======== RECORDS ========
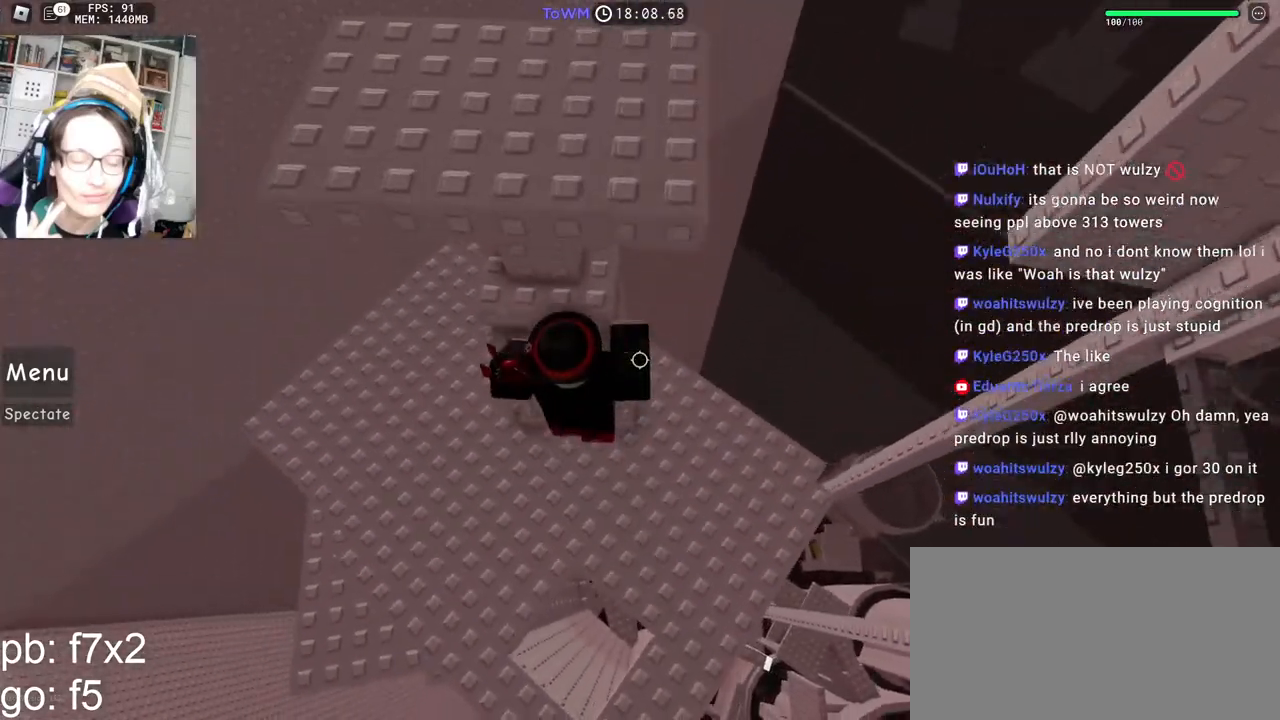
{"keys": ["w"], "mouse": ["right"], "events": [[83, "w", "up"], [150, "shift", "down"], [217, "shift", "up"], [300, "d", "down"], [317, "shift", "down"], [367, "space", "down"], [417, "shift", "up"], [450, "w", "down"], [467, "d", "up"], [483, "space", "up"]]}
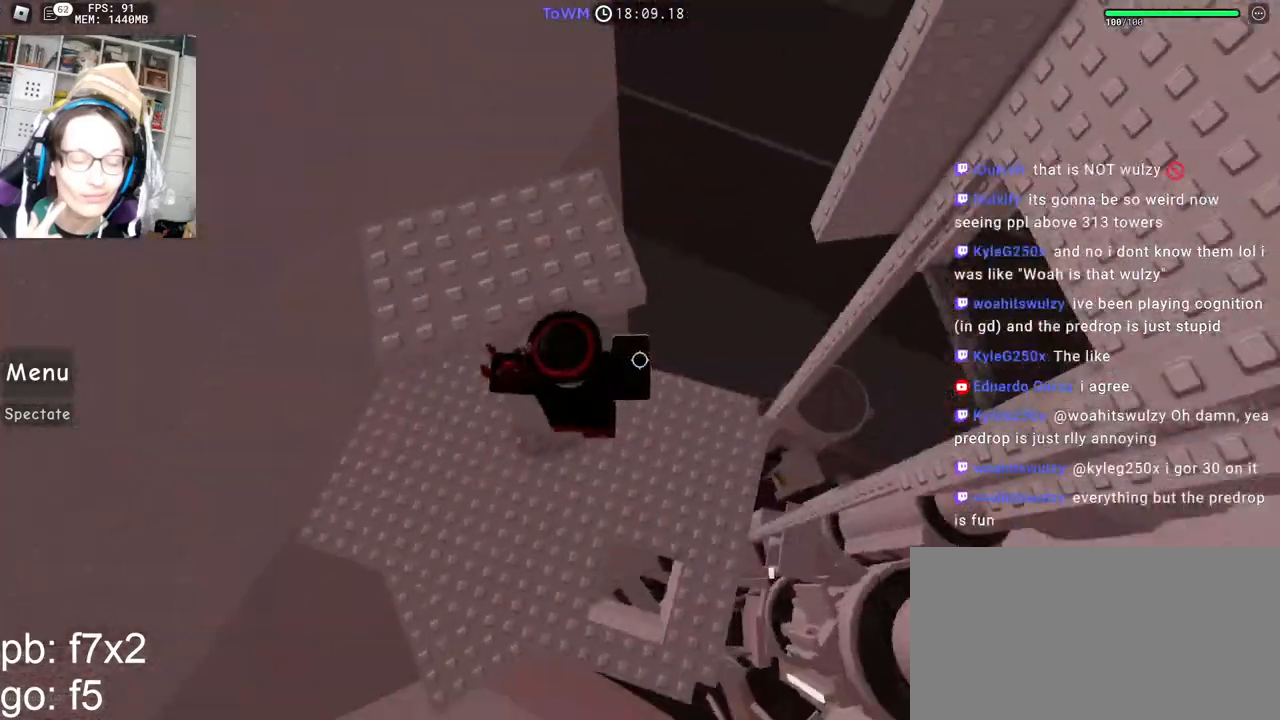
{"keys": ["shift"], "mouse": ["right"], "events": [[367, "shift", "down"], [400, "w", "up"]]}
========
======== RECORDS ========
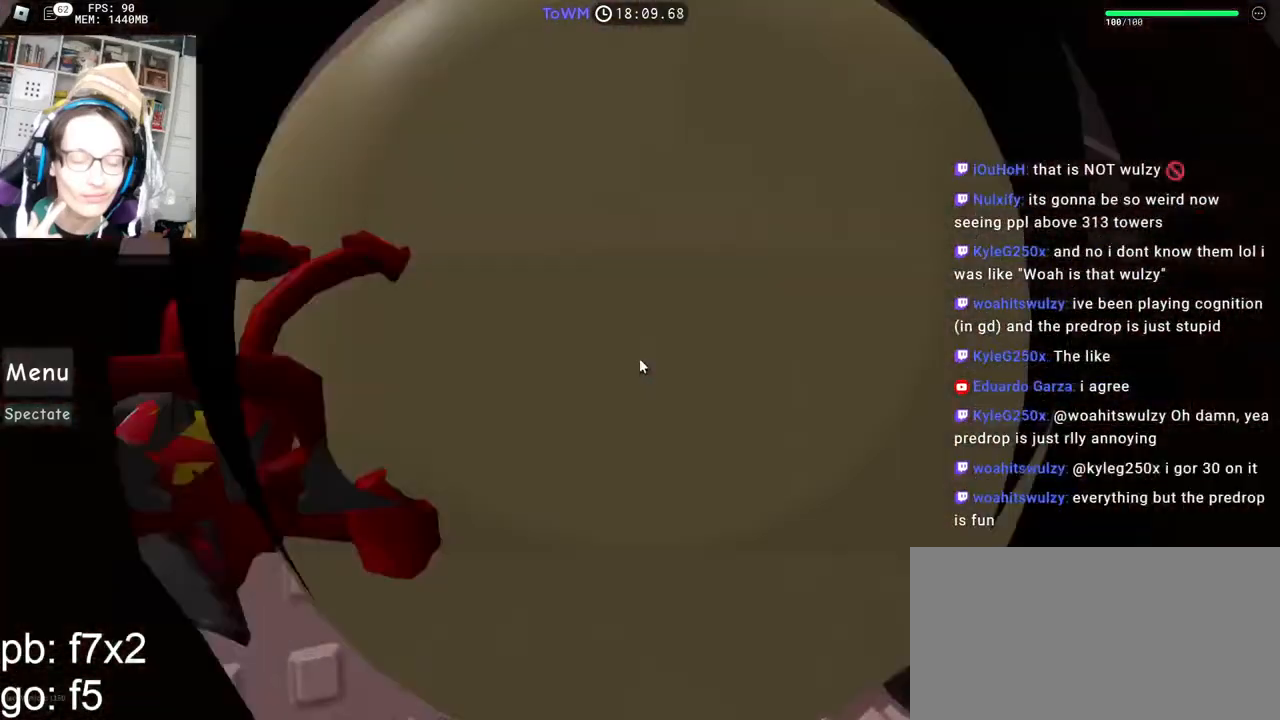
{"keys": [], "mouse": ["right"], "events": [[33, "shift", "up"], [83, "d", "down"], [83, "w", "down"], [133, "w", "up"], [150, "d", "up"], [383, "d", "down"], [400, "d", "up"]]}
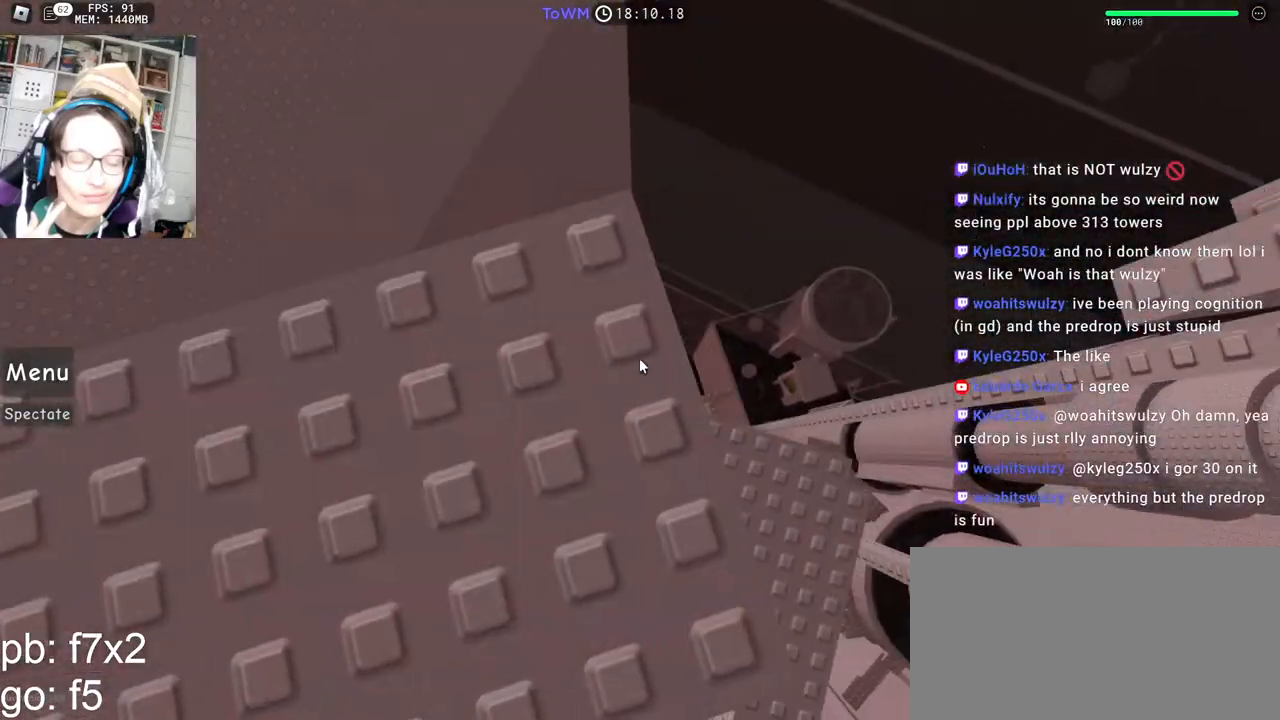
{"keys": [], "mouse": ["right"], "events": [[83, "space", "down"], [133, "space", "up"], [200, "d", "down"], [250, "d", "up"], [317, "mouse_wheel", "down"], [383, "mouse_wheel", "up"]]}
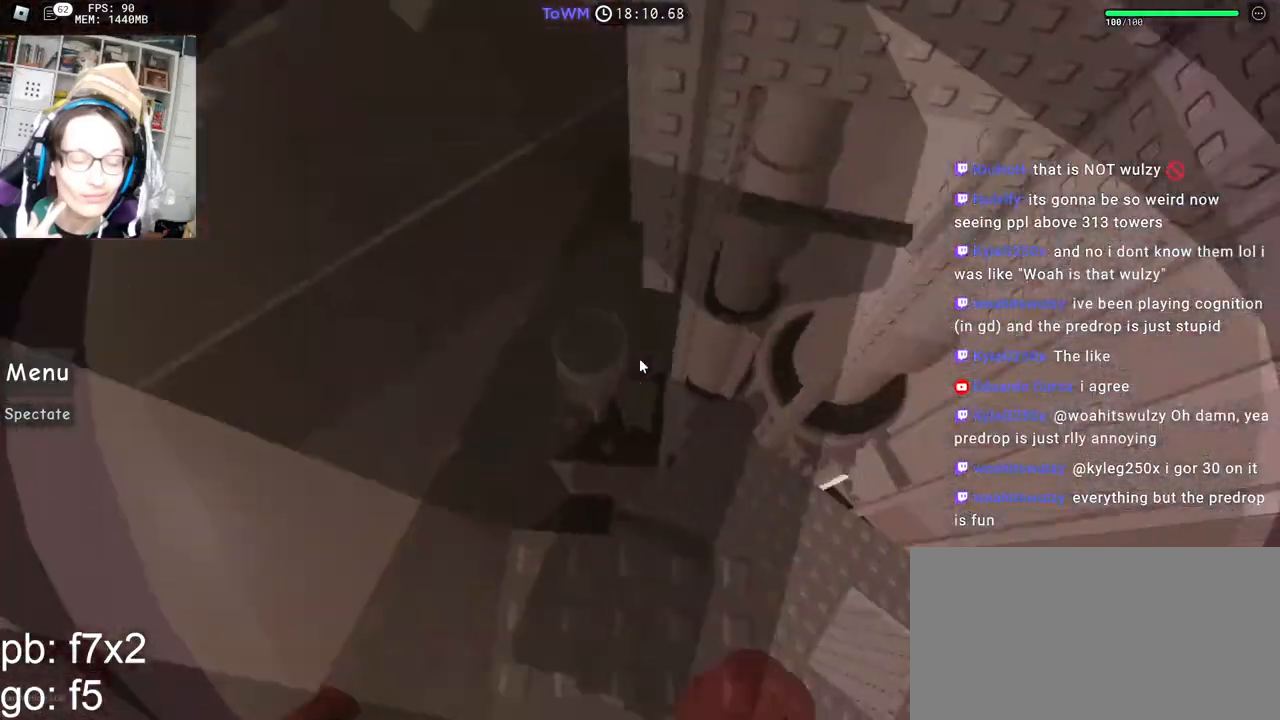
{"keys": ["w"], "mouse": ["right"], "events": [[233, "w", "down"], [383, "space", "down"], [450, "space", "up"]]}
========
======== RECORDS ========
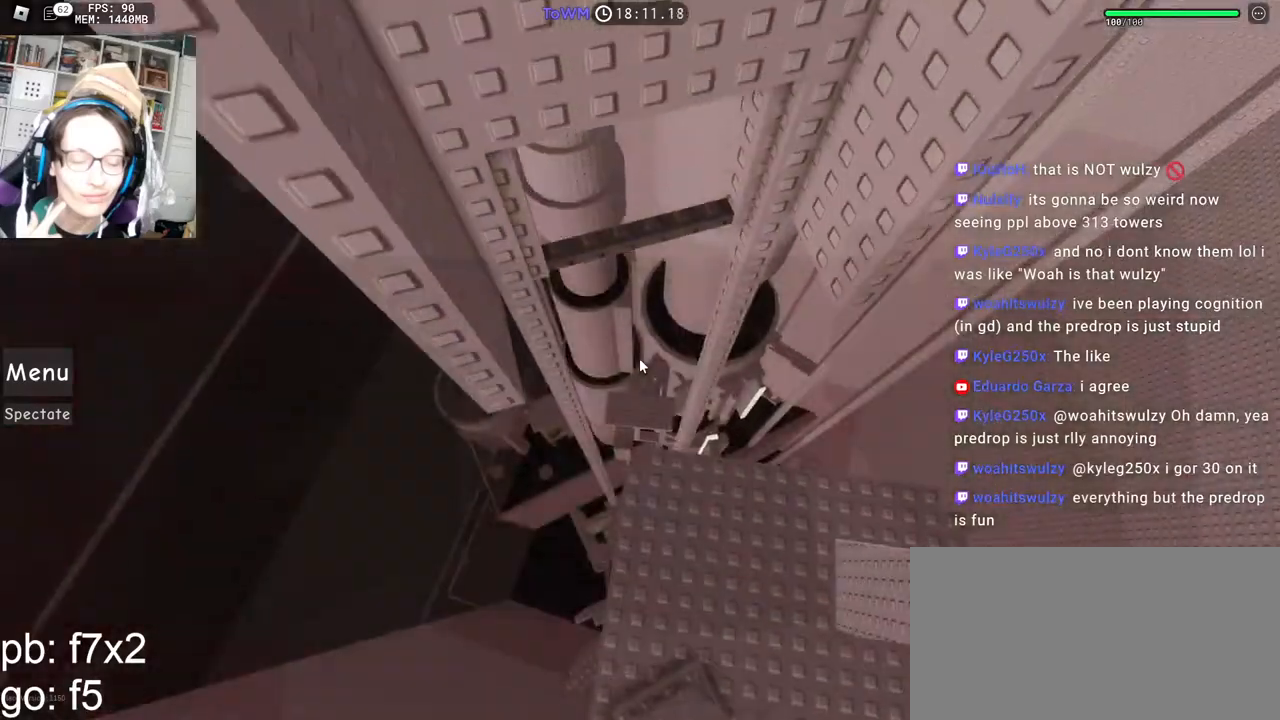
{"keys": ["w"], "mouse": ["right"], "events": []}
========
"shift" is the word to look for; copy every line of the data that has it.

OUTPUT BELOW
{"keys": ["w"], "mouse": ["right"], "events": [[83, "w", "up"], [150, "shift", "down"], [217, "shift", "up"], [300, "d", "down"], [317, "shift", "down"], [367, "space", "down"], [417, "shift", "up"], [450, "w", "down"], [467, "d", "up"], [483, "space", "up"]]}
{"keys": ["shift"], "mouse": ["right"], "events": [[367, "shift", "down"], [400, "w", "up"]]}
{"keys": [], "mouse": ["right"], "events": [[33, "shift", "up"], [83, "d", "down"], [83, "w", "down"], [133, "w", "up"], [150, "d", "up"], [383, "d", "down"], [400, "d", "up"]]}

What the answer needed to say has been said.